Motshekga calls on Class of 2020 to pledge to corruption-free matric exams

Minister of Basic Education Minister Angie Motshekga.
Minister of Basic Education Minister Angie Motshekga.
Image: Freddy Mavunda

It’s all systems go for the final national senior certificate (NSC) examinations taking place early in November.

This was announced by minister of basic education Angie Motshekga during the 2020 NSC examinations pledge-signing ceremony on Friday morning in Midrand, Johannesburg.

“Despite the hiatus occasioned by Covid-19, as a country we are ready to host one of the largest matric examinations since the advent of democracy in 1994. The only threat that remains with us is the Covid-19 pandemic and the unreliability of the electricity grid. Nonetheless, all state organs are ready to assist in ensuring the smooth running of the exams,” she said.  

Motshekga urged the class of 2020 to sign a pledge to commit for continued corruption-free examinations.

“The pledge is an attempt to adopt a more proactive rather than a reactive approach to the elimination of examination-related irregularities.

“We desire to instil a sense of pride in the examination process. Thus we urge learners and teachers to publicly demonstrate their commitment to comply with the examination’s code of conduct.

“For the Class of 2020, we have decided to focus on advocacy as a means to combat any examination-related irregularities,” Motshekga said.

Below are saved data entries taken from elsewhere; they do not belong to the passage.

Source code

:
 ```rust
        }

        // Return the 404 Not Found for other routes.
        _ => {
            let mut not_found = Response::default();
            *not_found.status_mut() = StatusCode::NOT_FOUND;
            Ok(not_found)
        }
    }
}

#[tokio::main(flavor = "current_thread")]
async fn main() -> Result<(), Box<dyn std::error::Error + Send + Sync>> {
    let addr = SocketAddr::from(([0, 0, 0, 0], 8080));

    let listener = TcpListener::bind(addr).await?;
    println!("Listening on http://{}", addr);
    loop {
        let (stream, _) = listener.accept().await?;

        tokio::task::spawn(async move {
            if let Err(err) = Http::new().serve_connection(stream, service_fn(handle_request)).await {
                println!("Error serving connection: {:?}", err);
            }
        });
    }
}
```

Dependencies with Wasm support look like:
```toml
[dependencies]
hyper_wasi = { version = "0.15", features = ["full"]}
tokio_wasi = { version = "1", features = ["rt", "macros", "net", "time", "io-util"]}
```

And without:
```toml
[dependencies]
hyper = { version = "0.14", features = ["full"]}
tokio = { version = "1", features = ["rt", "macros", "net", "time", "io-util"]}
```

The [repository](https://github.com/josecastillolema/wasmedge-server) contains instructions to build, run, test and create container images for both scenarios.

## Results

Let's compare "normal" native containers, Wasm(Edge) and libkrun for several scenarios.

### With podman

She asked matriculants not to bring into the examination centres any electronic devices such as cellphones, unauthorised material (crib notes) and other related examination dishonest misdemeanours.

She said failure to adhere to these simple rules means any candidate found guilty will face the consequence management measures including being disbarred from writing the examination for a minimum of one, and a maximum of three, subsequent examinations.

“The harshness of sentencing is to demonstrate the value of being ethical, reward those who are honest by ensuring that they pass through an irregularity-free examination, and punishing the one’s spoiling it for everyone.

“By administering an irregularity-free examination, of high integrity, we build a strong nation founded on sound and ethical values.”

In giving a message of support, Gauteng education MEC Panyaza Lesufi said pupils should focus on their examinations.

“Your certificate must open ways and also create opportunities for you. We say go and write a credible examination. Don’t do wrong things or write answers on your masks because we are aware. I am also pleading with you to forget about other things, you will see them later; for now focus on your exams and make us proud,” he said.